According to research published by the London-based investment migration consultancy firm Henley & Partners, there are over 40,000 crypto millionaires in the world who own Bitcoin.
Henley & Partners' "Crypto Wealth Report" published on September 5 revealed that there are around 88,200 millionaires globally with crypto assets, with 40,500 holding Bitcoin (BTC).
The research points out that 78 of the 182 people who owned more than $100 million in cryptocurrency were Bitcoiners. Furthermore, six of the 22 crypto traders with more than $1 billion "amassed their fortunes from trading Bitcoin."
Fortunly reported that there were nearly 56.1 million millionaires on Earth as of July 2023, implying that less than 0.2% held major crypto holdings.
Juerg Steffen, CEO of Henley & Partners, stated that the firm has received a surge in crypto-related inquiries from millionaires in the last six months as part of efforts "to protect themselves against any potential future bans on the trading or use of cryptocurrencies in their countries" as well as "allay the risks of aggressive fiscal policies that tax digital assets at source."
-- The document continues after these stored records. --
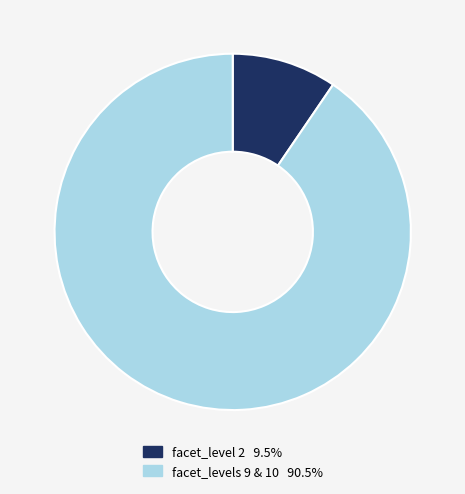

Is there a majority slice in this chart?

Yes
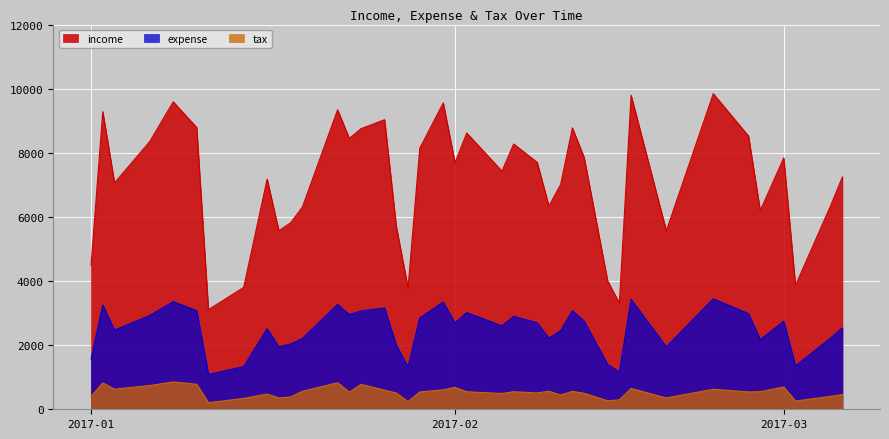

True or false: tax has more than 0 interior local peaks.

True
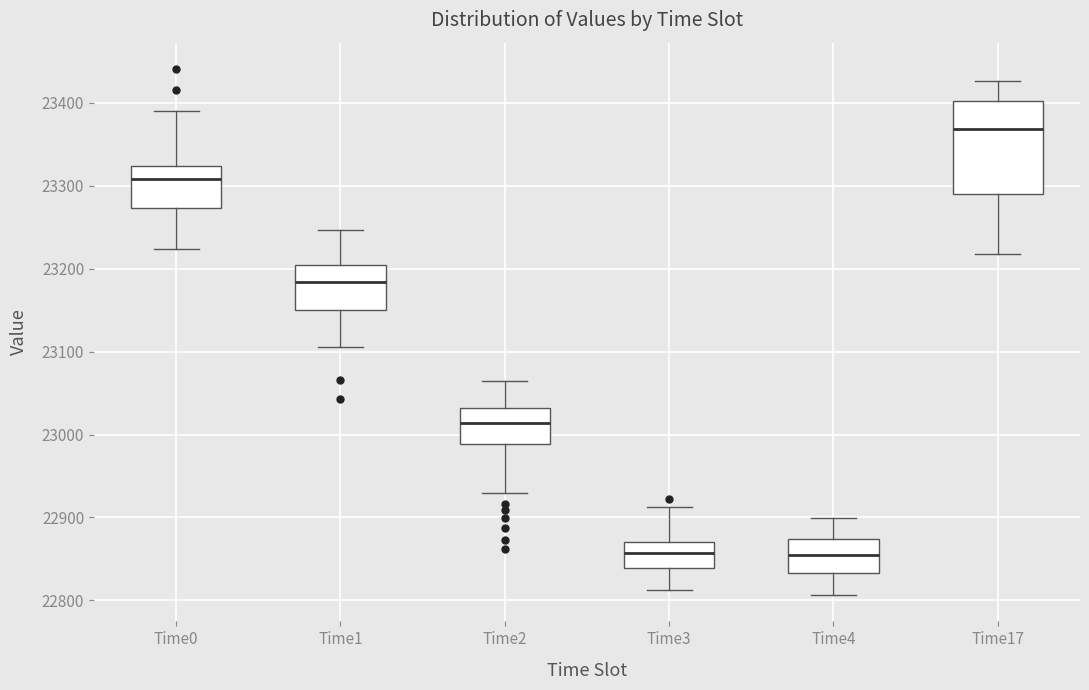

Which box is the tallest, from its lower edge to its upper edge?

Time17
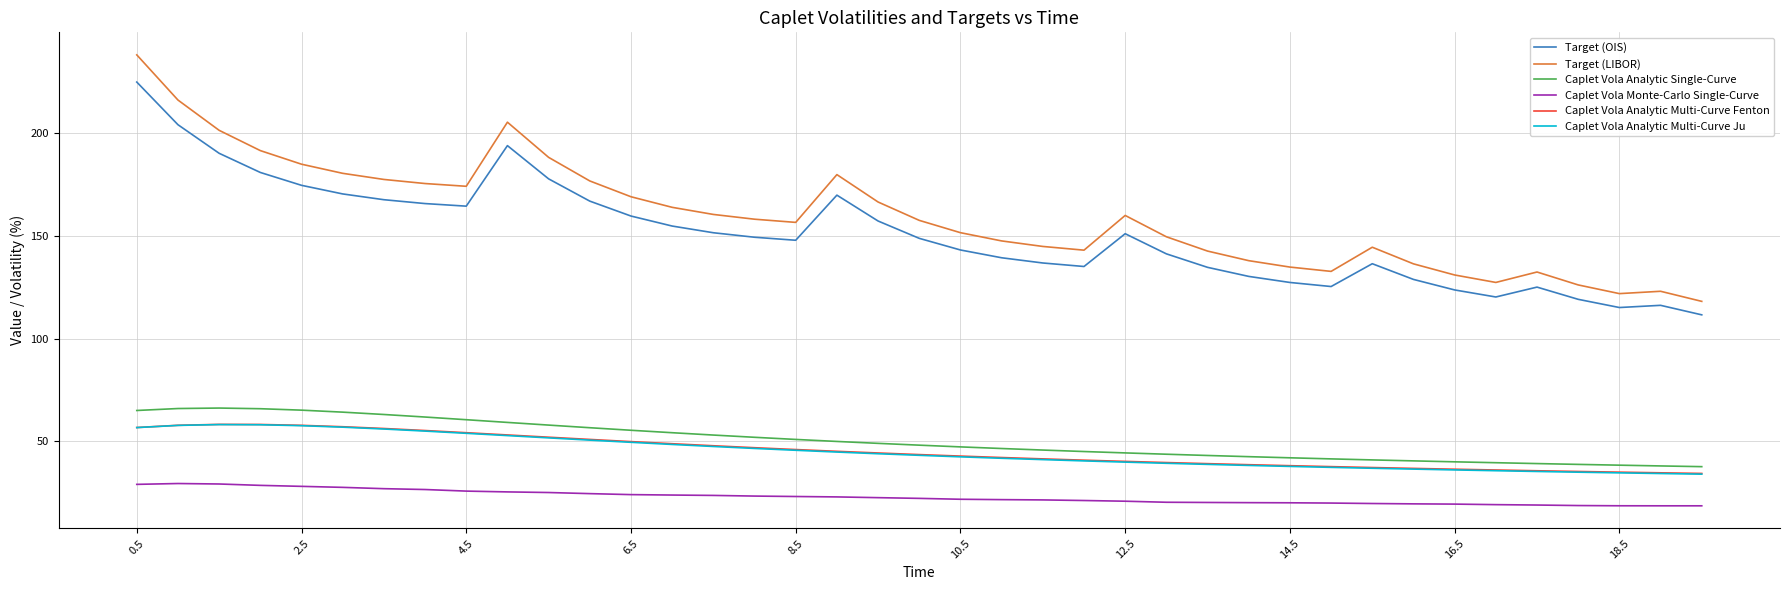

True or false: Caplet Vola Monte-Carlo Single-Curve and Caplet Vola Analytic Single-Curve cross at least once.

False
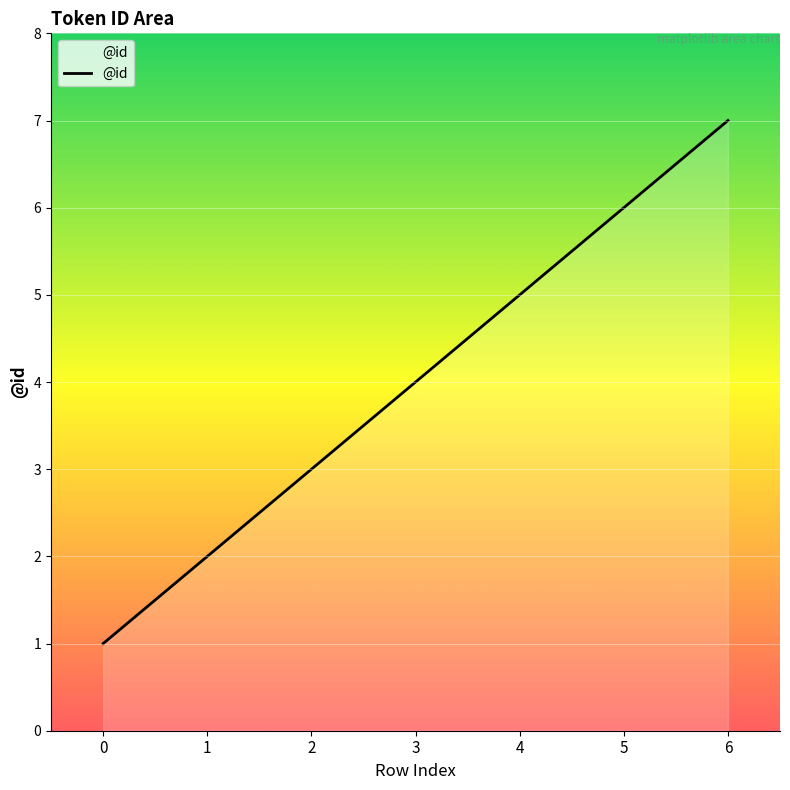

What is the difference between the maximum and minimum values?

6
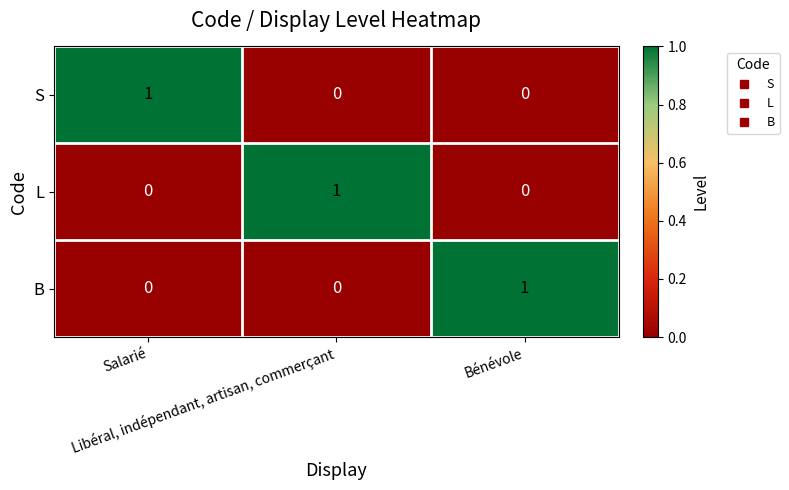

At how many categories does at least one series exceed 0?

3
“The leadership of an increasing number of jurisdictions understand the legitimate nature of [crypto-based] wealth and have produced mechanisms for it to be stored securely, with soft infrastructure that renders it treated in the same manner as almost any other tangible or intangible asset class,” stated cybersecurity specialist Ali Khan. “But there are still a number of jurisdictions that are yet to bite.”
The names of the crypto millionaires and billionaires were not included explicitly in the report.
Digital Currency Group founder and CEO Barry Silbert, Gemini co-founders Cameron and Tyler Winklevoss, Binance CEO Changpeng Zhao, Coinbase CEO Brian Armstrong, Ripple co-founder Chris Larsen, and MicroStrategy executive chair Michael Saylor are among those well-known in the crypto space.
During the 2022 crypto market crisis, the number of crypto wallet addresses owning more than $1 million fell by approximately 80,000. Forbes reported in December 2022 that many major industry participants lost more than $116 billion as a result of exchange bankruptcy and the bear market.